WORK REQUEST: Give back every line of the material below that has the string "center".

SOURCE DATA:
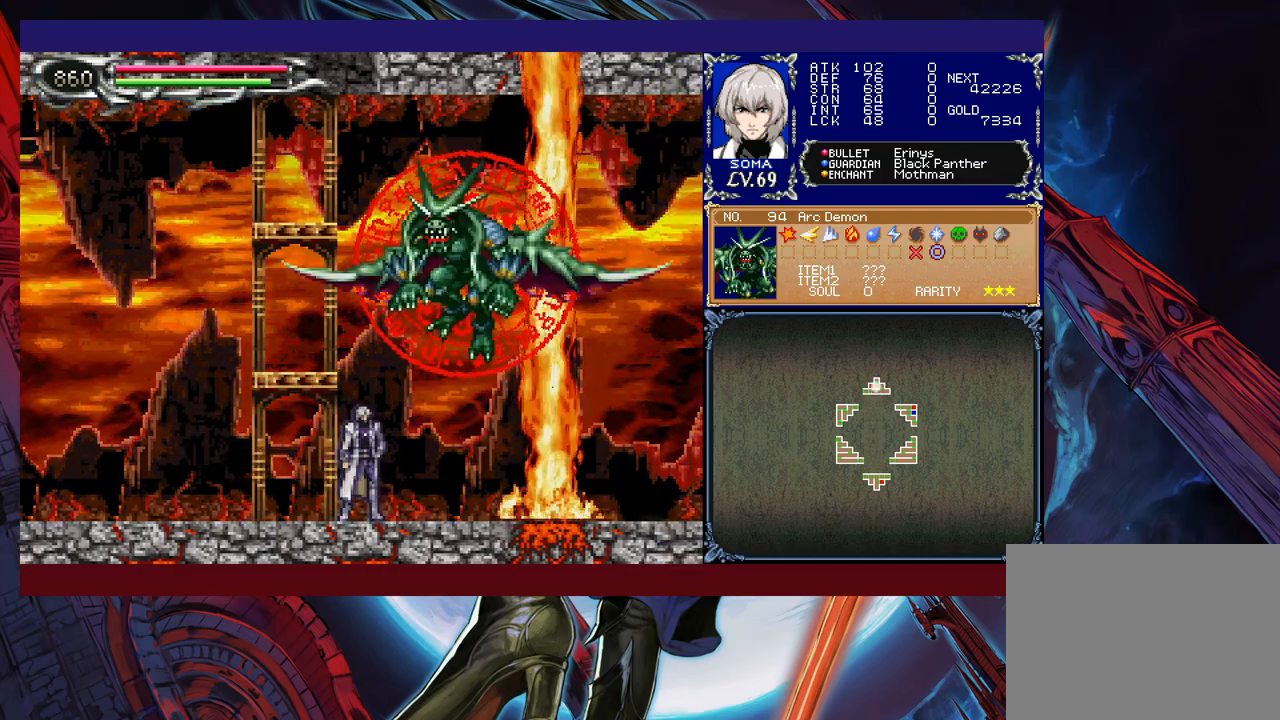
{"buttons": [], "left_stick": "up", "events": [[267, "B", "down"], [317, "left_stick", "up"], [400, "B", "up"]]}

--

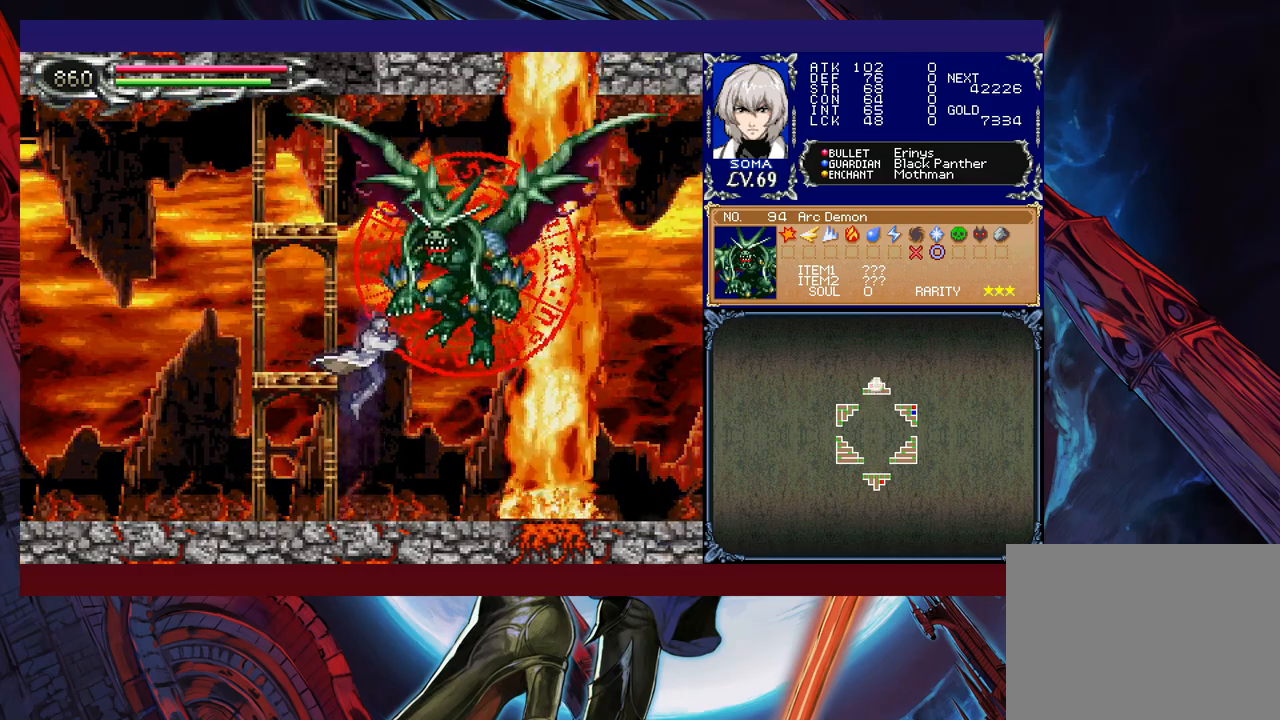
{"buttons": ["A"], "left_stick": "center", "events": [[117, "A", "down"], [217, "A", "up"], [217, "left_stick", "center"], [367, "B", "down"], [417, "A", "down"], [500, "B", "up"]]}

* * *

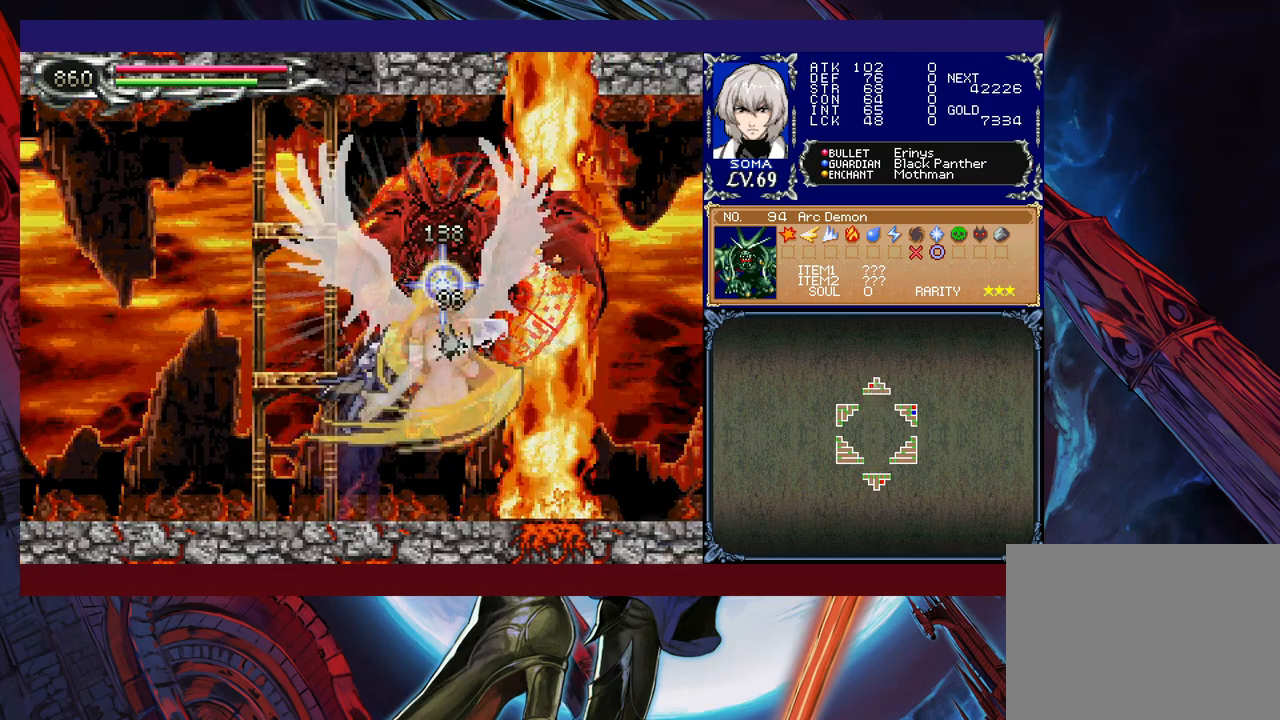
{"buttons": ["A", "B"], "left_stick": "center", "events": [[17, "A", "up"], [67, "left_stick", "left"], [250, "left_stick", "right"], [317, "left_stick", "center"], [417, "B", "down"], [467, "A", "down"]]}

SOLUTION:
{"buttons": ["A"], "left_stick": "center", "events": [[117, "A", "down"], [217, "A", "up"], [217, "left_stick", "center"], [367, "B", "down"], [417, "A", "down"], [500, "B", "up"]]}
{"buttons": ["A", "B"], "left_stick": "center", "events": [[17, "A", "up"], [67, "left_stick", "left"], [250, "left_stick", "right"], [317, "left_stick", "center"], [417, "B", "down"], [467, "A", "down"]]}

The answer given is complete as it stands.